– Так он и спит тут – ночь через три, – оправдался Минька, – нам мамка велит завсегда дома ночевать.

– Похвально, – оценил князь, – я пришлю для этого жёсткого ложа две своих перины. Постелите их, не жадничайте. Бог весть, может, мне доведется ещё раз утратить равновесие возле вашей сторожки – а мне нравится приходить в себя на мягком.

Минька округлил глаза и кивнул.

– И ещё… Принеси сюда какой-нибудь цветок, в горшке. Это красиво и создаст какой-никакой уют… – продолжил князь с мечтательной ноткой в голосе.

– Я папоротник выкопаю и в ведре поставлю, он красивый, разлапистый такой.

– Ты прав, он забавный и даже похож на пальму…

Сумасвод слышал с крыльца их разговор и давался диву. Перина и пальма поразили его воображение. «У деда амур, – смекнул смышлёный цербер, – свидание намечается. Неужто Марья Саввишна Дурыкина? Со старшим сыном крутила, потом с младшим, а нынче, значит, и с самым главным, с овина и сарая пламечко и на хату перекинулось…»

1724. Point of no return

Бюрен стоял на ступенях Лефортовского дворца и следил за течением жизни – за тем, как прибывают и отъезжают экипажи. Кайзерлинг пообещал подобрать его, на карете кого-то из новых своих влиятельных приятелей, и добросить до квартиры. Бюрену не терпелось похвастать небывалой сегодняшней удачей, нежданным венцом собственной доселе полудохлой карьеры. Правда, патока триумфа пропитана была изрядным ядом – Рене представил-таки Бюрена царице Екатерине, и Бюрен имел несомненный успех, и теперь с благодетелем предстояло ему как-то расплачиваться. А чего пожелает от него Рене? У Бюрена не хватало скромной его фантазии…

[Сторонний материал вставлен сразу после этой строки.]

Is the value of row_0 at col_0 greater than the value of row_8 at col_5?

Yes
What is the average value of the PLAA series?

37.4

– О, Яган! – Анисим Семёныч сбежал к нему с каретного разворота, нарядный, подвитой и напудренный – так густо, словно падал лицом в тарелку с мукой. – Поздравляю! Наслышан о твоем триумфе! Наш с тобою Герман будет рвать на себе волосы – он непрерывно скачет, от персоны к персоне, но до сих пор лишь мыкается в приёмных – а ты уже преуспел!

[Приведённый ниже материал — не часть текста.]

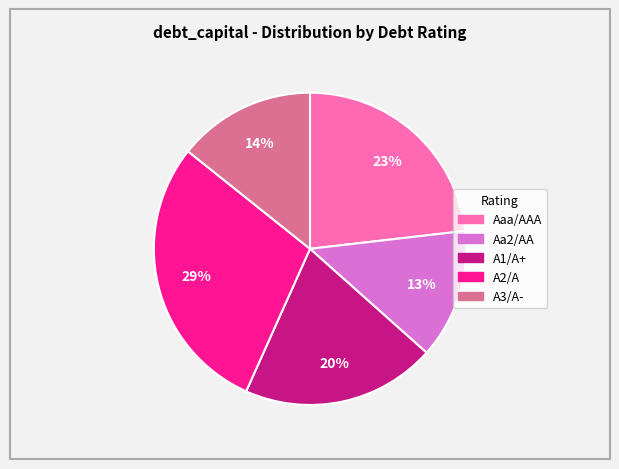

The A1/A+ slice represents 20% of the pie. True or false?

True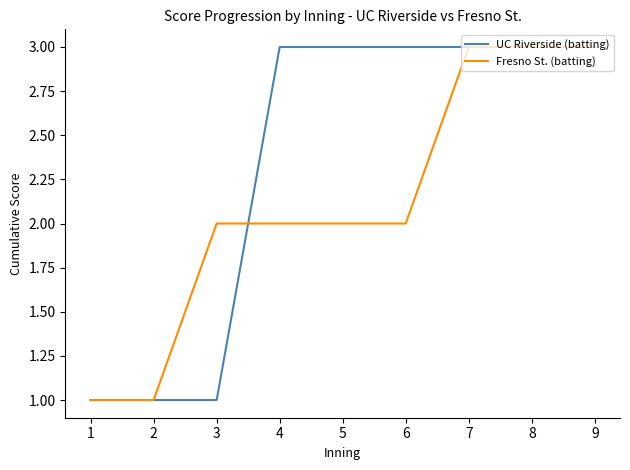

Does the chart have visible grid lines?

No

Бюрен глянул на приятеля как затравленный зверь. И сознался, неожиданно сам для себя:

– Страшно подумать, чем придётся мне платить за мой триумф…

– Кто же тебя представлял? – быстро спросил Анисим Семёныч.

– Они, – кивнул Бюрен на каретный разворот. На развороте высился внушительный и роскошный экипаж французского посланника, и сам посланник светлым фениксом снисходил на грешную землю – почти в протянутые руки камергера Виллима Ивановича де Монэ. Чуть поодаль, за самым камергерским плечом, летуче улыбался казанский губернатор Артемий Волынский, сиял зубами и кудрями. Когда Рене привёл Бюрена в покои Екатерины, де Монэ провожал их к хозяйке, а Волынский сидел уже в покоях, как видно, на правах старинного знакомого.

– Эти двое? – искренне огорчился Маслов. – Волынский и Монц? Плохи тогда твои дела. Я-то думал, тебя представлял тот юнкер, Миньон…

– Он привёл меня в покои, а эти двое там уже были, – пояснил Бюрен.

– Ну, с Миньоном всё проще, – выдохнул с облегчением Анисим Семёныч, – главное, что ты не должен ничего этой сладкой паре. Кстати, чего ты ждёшь? Герцогиня выслала за тобою карету?

– Наш Герман обещал меня подобрать, да, видно, обманул.

– Не беда, я прихвачу тебя с собой, если захочешь. Остерман выдал мне карету для служебных дел, но он не станет возражать, если я по дороге довезу и тебя.

– Скажи, Анисим, а отчего Волынский и Монэ – и вдруг хуже Лёвенвольда? – спросил Бюрен. Он знал о себе, что наивен, и неуклюж, и не годится для двора с такой своей простотой, но Анисим Семёныч был не тот человек, что станет над ним насмехаться.

Царица Екатерина в общении оказалась намного легче, чем Бюреновская собственная хозяйка-герцогиня, говорила без церемоний, а после поцелуя руки придержала красавца двумя пальцами за подбородок и лукаво заглянула в его глаза. Кажется, она прочла бесхитростную истинную природу под его ложно-значительной демонической внешностью, и такое забавное несовпадение пришлось ей по вкусу. Де Монэ (или Монц, как назвал его Маслов) всё время был рядом и чутко следил, чтобы симпатия не переросла в нечто большее, охранял свою деляночку.